[What you have to do]
Locate each line in the listing below that contains the word "Manuelle" and copy those lines.

[Records for this task]

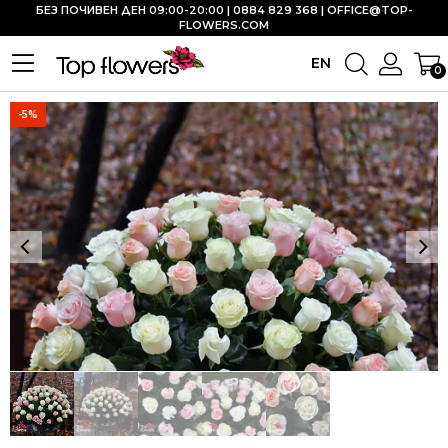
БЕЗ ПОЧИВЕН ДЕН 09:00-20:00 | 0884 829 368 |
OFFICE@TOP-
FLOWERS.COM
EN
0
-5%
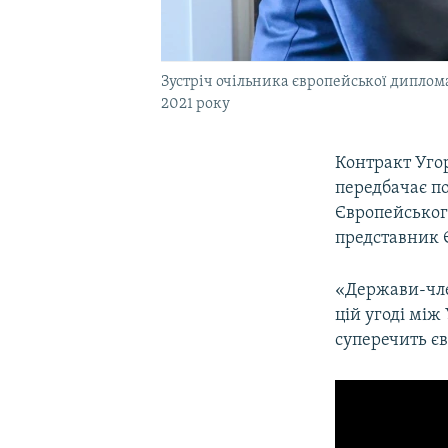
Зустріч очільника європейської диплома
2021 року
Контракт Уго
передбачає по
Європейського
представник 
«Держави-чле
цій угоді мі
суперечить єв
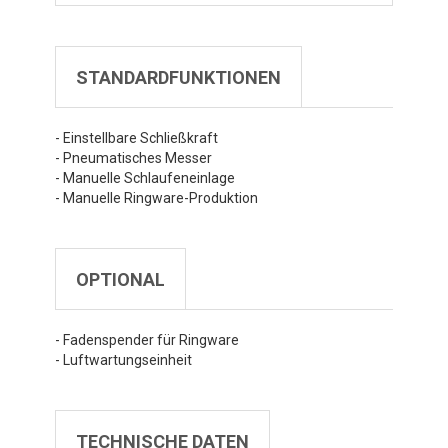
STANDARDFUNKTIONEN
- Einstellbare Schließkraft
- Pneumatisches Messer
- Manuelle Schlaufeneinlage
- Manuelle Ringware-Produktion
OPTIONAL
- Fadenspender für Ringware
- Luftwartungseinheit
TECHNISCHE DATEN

---

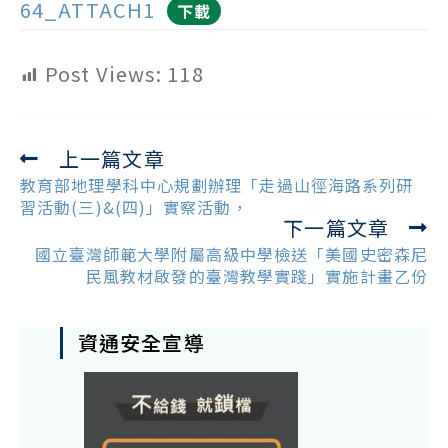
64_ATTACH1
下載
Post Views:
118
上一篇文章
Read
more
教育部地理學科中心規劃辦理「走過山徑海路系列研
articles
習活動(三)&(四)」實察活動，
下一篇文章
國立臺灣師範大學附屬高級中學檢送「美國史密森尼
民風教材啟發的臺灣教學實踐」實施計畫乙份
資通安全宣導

[Result of this task]
- Manuelle Schlaufeneinlage
- Manuelle Ringware-Produktion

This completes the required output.